Schools preparing to respond to COVID-19 as new year approaches
SPRINGFIELD, MA (WGGB/WSHM) - This upcoming school year will mark the third that students and staff will contend with COVID-19 in the classroom.
“We’re trying to find the right balance of like minimizing disruptions and finding the right levels of comfort,” said Modesto Montero, executive director of Libertas Academy Charter School.
Montero said his team is ready to welcome kids back to school with fewer COVID-19 restrictions in place.
“People don’t want to wear a mask. They don’t want to deal with having to quarantine if they’ve been exposed and yet, we know that this virus is still impacting our community and we need to keep our community safe,” Montero noted.
Under DESE and Mass. DPH guidelines, there is no longer a mask mandate in schools except in health offices, no contact tracing, and no asymptomatic surveillance testing. Those exposed to COVID-19 who have no symptoms no longer need to quarantine, regardless of vaccination status.
“If there is an exposure, we are still asking our students and our staff to come into the building, they would just have to wear a mask. If they have been exposed and you test positive, you’re quarantining at home per the CDC guidance,” Montero explained.
Children and staff who test positive must isolate for at least five days. Rapid antigen tests are preferred over PCR tests, but the statewide testing program ended in the spring.
“Unfortunately, it’s coming out of pocket for schools this year. Last year, the state provided that, so we were testing for anything and everything. Now, we just have to be more conscientious of the limited resources that are out there,” Modesto added.
Only those with symptoms will be given a rapid test at school. Dr. John Kelley at Redwood Pediatrics told Western Mass News he agrees the guidance.
“You know, this is a disease that we’re going to be living with, but it’s something we still have to pay attention to and screen for and look for,” Kelley noted.
He said vaccination is still the best way to keep your child safe, though he acknowledges it doesn’t always prevent infection.

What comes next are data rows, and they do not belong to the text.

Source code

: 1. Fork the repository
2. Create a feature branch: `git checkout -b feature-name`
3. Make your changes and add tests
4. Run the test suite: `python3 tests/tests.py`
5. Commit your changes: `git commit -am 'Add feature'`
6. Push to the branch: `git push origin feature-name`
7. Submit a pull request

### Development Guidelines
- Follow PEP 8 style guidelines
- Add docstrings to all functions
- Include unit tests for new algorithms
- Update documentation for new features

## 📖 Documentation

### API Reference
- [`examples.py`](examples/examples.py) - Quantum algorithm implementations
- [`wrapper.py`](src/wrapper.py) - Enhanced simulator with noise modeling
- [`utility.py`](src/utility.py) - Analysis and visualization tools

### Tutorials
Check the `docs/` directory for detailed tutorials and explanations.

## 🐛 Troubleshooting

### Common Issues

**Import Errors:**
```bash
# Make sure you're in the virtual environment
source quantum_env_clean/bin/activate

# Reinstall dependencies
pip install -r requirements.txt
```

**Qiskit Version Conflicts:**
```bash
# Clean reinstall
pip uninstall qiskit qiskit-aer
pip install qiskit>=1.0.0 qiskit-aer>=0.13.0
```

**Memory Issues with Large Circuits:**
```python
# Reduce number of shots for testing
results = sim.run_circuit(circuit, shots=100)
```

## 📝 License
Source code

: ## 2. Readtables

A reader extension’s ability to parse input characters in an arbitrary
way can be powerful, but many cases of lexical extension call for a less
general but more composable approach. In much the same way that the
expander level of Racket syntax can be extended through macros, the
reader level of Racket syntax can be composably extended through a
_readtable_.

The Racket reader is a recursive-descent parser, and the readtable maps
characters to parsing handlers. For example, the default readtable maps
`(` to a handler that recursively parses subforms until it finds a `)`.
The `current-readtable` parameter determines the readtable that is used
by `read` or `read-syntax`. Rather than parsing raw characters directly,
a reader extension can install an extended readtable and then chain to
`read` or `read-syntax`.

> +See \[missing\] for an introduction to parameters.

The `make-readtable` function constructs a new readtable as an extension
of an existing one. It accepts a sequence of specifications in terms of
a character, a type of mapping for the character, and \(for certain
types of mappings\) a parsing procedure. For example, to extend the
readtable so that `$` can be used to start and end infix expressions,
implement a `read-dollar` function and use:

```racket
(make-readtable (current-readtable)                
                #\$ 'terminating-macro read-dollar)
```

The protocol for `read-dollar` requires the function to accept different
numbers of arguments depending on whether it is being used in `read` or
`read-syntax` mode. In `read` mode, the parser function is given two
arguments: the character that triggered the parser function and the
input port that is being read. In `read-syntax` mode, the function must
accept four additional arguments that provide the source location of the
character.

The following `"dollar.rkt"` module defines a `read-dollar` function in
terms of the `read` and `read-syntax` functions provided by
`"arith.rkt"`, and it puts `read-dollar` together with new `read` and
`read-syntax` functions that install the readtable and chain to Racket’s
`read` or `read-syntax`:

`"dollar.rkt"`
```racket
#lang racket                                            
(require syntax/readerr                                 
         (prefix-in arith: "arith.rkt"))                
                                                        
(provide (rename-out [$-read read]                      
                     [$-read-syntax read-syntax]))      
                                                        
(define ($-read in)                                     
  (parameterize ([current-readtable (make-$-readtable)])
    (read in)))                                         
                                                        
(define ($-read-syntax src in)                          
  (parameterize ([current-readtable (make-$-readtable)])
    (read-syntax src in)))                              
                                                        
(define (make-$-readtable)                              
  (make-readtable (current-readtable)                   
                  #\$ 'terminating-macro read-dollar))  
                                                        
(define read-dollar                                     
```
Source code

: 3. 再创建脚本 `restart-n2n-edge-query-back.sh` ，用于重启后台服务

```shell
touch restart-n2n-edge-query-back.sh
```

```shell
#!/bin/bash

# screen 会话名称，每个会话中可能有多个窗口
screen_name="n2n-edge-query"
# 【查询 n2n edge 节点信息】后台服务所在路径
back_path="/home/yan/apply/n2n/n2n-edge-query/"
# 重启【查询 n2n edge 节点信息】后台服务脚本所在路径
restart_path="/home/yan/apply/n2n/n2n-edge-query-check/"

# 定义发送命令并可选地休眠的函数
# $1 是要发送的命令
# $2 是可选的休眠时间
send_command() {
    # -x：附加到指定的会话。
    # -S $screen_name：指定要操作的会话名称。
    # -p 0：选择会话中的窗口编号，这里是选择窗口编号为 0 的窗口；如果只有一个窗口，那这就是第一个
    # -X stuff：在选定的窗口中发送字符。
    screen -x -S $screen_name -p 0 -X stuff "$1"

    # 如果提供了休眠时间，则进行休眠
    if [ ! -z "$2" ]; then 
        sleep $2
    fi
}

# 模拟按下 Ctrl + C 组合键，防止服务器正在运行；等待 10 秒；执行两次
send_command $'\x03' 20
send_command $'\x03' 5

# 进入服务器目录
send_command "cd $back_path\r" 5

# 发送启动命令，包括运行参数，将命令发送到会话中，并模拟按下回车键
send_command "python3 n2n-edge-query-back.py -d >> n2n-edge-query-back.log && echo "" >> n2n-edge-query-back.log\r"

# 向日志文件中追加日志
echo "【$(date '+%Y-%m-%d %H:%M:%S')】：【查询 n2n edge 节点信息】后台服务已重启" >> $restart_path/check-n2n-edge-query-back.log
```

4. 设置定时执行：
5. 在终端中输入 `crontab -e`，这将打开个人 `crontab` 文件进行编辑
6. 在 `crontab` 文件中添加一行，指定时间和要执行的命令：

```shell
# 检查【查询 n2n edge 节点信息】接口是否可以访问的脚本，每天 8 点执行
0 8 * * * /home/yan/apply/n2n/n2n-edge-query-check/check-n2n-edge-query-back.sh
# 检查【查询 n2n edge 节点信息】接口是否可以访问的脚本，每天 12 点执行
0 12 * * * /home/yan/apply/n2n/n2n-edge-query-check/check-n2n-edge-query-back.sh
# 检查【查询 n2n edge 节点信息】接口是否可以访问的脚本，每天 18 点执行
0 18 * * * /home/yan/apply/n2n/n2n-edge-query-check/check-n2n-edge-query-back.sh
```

“…But what it does do is give you reassurance that your child is not going to get seriously ill, even though that’s a rare thing for children. With a vaccine, you can pretty much guarantee, as best we can in medicine, guarantee they’re not going to get seriously ill,” Kelley added.
Libertas Academy’s COVID-19 task force remains in place and will closely watch transmission rates in the community. Protocols will evolve if there’s another surge.
“If there’s an uptick in COVID cases, we do have protocols in place to make sure that we’re mitigating any sort of spread. Masks are definitely going to be a thing,” said Yessenia Stoff, a ninth grade teacher at Libertas Academy Charter School.
Stoff said she hopes it doesn’t come to that as educators are looking forward to building close connections with students.
“I’m really looking forward to seeing kiddo smiles. That is like the biggest thing is just the whole face and being able to see expression,” Stoff noted.
“I think COVID put a lot of limitations right on our simple interactions, so I’m super excited to get reconnected with kids,” said Libertas Academy Charter School enrichment teacher Alexander Lugo.
After dealing with ever-changing COVID-19 guidance over the past several years, Montero said he’s confident Libertas can strike the right balance between effective learning and student safety.
“There are a lot of unknowns and it feels like the world and specifically, in America, people are ready to move on from COVID even though COVID is not ready to move on from us,” Montero said.